My pastor actually said that maybe I never had the chance to be the wife I *could* be in this marriage, and he was right: I was not myself. I am so much calmer and happier now. Even when I am sad, I am happy deep inside. For the last few years, it's been the opposite.


After reading that quote of yours, it made me think.

I really was not the christian wife that I should have been with my H. He was not a christian and I alowed that to cause bitterness in me and I let him determine my happiness. I looked for him to make me happy, not myself. I let his actions affect how I felt, and felt about myself.

This is what I believe happens to us. When our WAS leaves and we discover happiness within ourselves, we assume that we couldn't have been happy with our spouses and that we are better off now. However, I think that had we not allowed their actions to affect us, and not have any expectations of our spouses that we COULD be happy in our M. I just didn't realize what I was doing until my H "left" me and it was a wake-up call for me. Luckily God gave me the chance for change, and my H is back in our M for good now.

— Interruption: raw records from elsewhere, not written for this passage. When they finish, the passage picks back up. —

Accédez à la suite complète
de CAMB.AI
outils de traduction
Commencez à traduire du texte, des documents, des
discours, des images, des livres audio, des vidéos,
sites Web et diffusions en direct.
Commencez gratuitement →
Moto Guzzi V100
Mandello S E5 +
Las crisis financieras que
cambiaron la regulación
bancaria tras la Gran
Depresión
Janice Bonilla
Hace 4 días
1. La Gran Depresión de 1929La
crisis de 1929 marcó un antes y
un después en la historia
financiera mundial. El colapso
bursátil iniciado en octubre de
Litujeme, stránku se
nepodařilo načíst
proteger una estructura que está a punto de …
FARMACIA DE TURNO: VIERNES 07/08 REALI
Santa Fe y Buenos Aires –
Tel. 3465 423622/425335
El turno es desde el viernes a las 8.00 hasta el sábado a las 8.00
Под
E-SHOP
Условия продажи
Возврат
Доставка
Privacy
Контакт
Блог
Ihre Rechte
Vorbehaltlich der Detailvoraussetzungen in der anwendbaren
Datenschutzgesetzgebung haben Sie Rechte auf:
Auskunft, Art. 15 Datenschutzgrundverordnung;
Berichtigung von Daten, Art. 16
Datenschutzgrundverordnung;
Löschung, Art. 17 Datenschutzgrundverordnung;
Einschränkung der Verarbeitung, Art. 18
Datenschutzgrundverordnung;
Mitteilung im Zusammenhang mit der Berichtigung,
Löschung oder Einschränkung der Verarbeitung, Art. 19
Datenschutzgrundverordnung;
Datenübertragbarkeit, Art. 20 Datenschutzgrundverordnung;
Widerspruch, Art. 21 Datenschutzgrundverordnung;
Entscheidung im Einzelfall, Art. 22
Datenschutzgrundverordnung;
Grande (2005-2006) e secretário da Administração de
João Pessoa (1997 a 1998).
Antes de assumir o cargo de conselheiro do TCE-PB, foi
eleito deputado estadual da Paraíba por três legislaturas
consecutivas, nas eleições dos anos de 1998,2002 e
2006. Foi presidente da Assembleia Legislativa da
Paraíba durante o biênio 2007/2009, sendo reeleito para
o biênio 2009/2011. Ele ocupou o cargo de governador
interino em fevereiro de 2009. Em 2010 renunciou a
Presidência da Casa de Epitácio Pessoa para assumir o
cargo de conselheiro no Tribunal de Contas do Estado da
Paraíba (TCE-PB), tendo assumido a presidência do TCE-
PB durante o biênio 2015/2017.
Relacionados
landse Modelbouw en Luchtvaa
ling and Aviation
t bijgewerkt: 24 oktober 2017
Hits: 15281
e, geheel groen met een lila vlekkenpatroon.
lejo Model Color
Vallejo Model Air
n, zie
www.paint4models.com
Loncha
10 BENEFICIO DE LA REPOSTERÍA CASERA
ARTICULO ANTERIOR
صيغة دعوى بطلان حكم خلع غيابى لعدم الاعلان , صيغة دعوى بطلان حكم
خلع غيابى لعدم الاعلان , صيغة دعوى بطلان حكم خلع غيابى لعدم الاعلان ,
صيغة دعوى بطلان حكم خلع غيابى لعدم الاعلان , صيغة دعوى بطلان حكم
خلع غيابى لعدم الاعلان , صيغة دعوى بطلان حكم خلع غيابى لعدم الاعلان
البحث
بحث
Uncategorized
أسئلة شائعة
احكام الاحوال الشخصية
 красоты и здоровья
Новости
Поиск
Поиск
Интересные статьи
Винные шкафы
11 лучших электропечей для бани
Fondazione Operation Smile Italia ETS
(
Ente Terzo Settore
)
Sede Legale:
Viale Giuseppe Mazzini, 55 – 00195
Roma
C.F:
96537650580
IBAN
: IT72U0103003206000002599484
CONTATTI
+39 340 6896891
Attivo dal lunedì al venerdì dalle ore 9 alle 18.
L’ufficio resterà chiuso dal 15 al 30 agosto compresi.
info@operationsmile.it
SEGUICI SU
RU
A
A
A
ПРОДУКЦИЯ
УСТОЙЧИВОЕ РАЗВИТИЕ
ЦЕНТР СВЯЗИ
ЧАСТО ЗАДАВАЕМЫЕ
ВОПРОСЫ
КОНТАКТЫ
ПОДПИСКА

Of course, only you truely know your H, so if they are an abusive person or something like that, well then I believe that a person would be better of w/o them. And I haven't read your thread to know your H.

Anyways, just wanted to put in my 2 cents, and I wish you well and a great future ahead.


Me 33 H 34 S9 S3
M 6 yrs (2gether 11 yrs)
EA/PA 1/2006
DB 5/2006
H wants D 6/2006
H wants ME 8/2006
H "said" PA/EA over 8/2006
H erased OW off phone! 2/2007

"It is far better 2 choose humility & change oneself, than 2 wait in vain trying 2 chang someone else."